5月3日、静岡県・小笠山総合運動公園静岡スタジアム(エコパ)で行われる東京五輪代表選考会の第105回日本選手権女子10000m。優勝争いは、JP日本郵政グループ勢を中心に展開することが予想される。
2度目の10000mで代表入りを狙う廣中 10000mの新谷仁美(積水化学)、マラソンの一山麻緒(ワコール)と、東京五輪代表に内定している2選手が不参加。佐藤早也伽(積水化学)が欠場し、昨年12月の日本選手権1~3位(新谷、一山、佐藤)不在のレースになる。
東京五輪の参加標準記録(31分25秒00)突破者の出場がゼロのため、この大会で標準記録を破って2位以内に入った選手が代表に内定する。
標準記録突破の可能性が最も感じられるのが、廣中璃梨佳(JP日本郵政グループ)である。廣中は4月の金栗記念が自身初めての10000m出場だったが、31分30秒03で優勝。標準記録の31分25秒00に約5秒と迫った。
廣中の持ち味は積極性。大会やシーズンの目標を問われると常に、「タイムや順位はなく、思い切り走ること」だと廣中は答えている。新谷に敗れた昨年9月の全日本実業団5000m(14分59秒37の日本歴代3位)も、田中希実(豊田自動織機TC)に敗れた12月の日本選手権5000mも、廣中が前に出てペースをつくった。上りのあるクイーンズ駅伝1区(7.6km)では、佐藤を32秒引き離した。
金栗記念は初の10000mということで慎重になった部分と、廣中らしさの両方が現れた。1000~2000mが3分20秒にペースが落ちると先頭に立ち、3分12秒、3分06秒とペースアップ。5000mで安藤友香(ワコール)に先頭を譲り、3分10秒前後のペースに落ち着いたが、8000mでスパートして安藤を引き離した。9000mまでは3分00秒、最後の1000mは2分58秒まで上がった。

コレクションの項目:
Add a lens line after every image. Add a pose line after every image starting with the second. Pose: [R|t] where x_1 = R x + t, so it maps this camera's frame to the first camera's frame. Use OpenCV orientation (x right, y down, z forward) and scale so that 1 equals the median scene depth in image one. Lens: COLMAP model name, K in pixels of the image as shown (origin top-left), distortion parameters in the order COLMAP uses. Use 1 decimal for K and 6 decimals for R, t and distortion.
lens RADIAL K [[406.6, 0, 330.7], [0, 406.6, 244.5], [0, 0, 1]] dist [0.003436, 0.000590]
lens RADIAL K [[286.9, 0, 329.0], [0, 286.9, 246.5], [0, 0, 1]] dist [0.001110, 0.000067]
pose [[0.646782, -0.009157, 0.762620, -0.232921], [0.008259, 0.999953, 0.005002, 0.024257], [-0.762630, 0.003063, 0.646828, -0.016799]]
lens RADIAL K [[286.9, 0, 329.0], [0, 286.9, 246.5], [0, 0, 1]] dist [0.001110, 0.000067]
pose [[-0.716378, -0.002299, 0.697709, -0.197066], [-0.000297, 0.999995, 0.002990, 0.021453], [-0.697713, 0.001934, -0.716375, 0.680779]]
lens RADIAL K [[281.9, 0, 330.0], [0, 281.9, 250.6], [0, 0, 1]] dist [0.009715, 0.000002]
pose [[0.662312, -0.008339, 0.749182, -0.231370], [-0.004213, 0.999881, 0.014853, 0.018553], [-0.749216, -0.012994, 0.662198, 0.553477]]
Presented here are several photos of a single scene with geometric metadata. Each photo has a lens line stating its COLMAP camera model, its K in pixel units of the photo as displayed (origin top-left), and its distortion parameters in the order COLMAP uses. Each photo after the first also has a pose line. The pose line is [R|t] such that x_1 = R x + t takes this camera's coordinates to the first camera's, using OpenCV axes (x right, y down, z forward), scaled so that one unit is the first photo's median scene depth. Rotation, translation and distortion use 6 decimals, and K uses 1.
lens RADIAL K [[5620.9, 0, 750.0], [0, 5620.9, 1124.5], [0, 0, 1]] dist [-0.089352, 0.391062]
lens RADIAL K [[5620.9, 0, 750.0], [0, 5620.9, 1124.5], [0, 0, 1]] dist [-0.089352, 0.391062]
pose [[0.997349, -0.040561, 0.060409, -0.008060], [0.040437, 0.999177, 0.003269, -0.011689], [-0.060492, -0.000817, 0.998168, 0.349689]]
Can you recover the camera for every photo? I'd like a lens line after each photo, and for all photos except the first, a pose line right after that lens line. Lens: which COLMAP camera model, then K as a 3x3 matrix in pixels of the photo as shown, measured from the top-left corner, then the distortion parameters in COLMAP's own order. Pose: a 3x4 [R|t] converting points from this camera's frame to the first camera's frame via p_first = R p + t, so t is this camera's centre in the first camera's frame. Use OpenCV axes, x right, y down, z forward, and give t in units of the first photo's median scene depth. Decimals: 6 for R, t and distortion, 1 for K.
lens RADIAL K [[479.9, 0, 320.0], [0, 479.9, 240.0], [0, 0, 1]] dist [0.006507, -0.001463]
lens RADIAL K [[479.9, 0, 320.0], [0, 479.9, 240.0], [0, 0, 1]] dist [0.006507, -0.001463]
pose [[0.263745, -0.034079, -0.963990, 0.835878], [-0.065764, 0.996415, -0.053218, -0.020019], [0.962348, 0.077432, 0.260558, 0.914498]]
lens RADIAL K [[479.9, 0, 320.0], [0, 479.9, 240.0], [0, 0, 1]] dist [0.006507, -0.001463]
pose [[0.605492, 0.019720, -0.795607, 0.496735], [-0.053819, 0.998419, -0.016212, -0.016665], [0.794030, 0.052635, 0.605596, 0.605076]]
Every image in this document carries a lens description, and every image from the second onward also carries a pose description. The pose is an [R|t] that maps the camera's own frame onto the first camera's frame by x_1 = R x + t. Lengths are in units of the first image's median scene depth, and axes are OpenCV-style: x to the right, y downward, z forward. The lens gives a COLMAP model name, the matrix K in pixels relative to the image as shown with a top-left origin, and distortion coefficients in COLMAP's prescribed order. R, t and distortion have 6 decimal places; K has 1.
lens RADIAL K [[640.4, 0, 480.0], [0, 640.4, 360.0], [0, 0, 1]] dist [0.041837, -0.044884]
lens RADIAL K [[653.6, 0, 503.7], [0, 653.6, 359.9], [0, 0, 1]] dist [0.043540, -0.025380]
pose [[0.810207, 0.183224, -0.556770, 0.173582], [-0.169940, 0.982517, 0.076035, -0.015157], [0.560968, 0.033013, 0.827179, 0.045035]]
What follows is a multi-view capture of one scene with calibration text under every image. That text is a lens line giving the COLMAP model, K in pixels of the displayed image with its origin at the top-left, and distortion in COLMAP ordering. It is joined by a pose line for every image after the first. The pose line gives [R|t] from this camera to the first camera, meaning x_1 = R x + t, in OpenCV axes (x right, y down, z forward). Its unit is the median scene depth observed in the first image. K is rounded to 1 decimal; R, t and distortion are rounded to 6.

### [問題の詳細]
日本選手権女子10000mについての本文を、一字一句変えずに全文書き写しなさい。 本文のみに基づいて取り組むこと。

### [記述解答]
5月3日、静岡県・小笠山総合運動公園静岡スタジアム(エコパ)で行われる東京五輪代表選考会の第105回日本選手権女子10000m。優勝争いは、JP日本郵政グループ勢を中心に展開することが予想される。
2度目の10000mで代表入りを狙う廣中 10000mの新谷仁美(積水化学)、マラソンの一山麻緒(ワコール)と、東京五輪代表に内定している2選手が不参加。佐藤早也伽(積水化学)が欠場し、昨年12月の日本選手権1~3位(新谷、一山、佐藤)不在のレースになる。
東京五輪の参加標準記録(31分25秒00)突破者の出場がゼロのため、この大会で標準記録を破って2位以内に入った選手が代表に内定する。
標準記録突破の可能性が最も感じられるのが、廣中璃梨佳(JP日本郵政グループ)である。廣中は4月の金栗記念が自身初めての10000m出場だったが、31分30秒03で優勝。標準記録の31分25秒00に約5秒と迫った。
廣中の持ち味は積極性。大会やシーズンの目標を問われると常に、「タイムや順位はなく、思い切り走ること」だと廣中は答えている。新谷に敗れた昨年9月の全日本実業団5000m(14分59秒37の日本歴代3位)も、田中希実(豊田自動織機TC)に敗れた12月の日本選手権5000mも、廣中が前に出てペースをつくった。上りのあるクイーンズ駅伝1区(7.6km)では、佐藤を32秒引き離した。
金栗記念は初の10000mということで慎重になった部分と、廣中らしさの両方が現れた。1000~2000mが3分20秒にペースが落ちると先頭に立ち、3分12秒、3分06秒とペースアップ。5000mで安藤友香(ワコール)に先頭を譲り、3分10秒前後のペースに落ち着いたが、8000mでスパートして安藤を引き離した。9000mまでは3分00秒、最後の1000mは2分58秒まで上がった。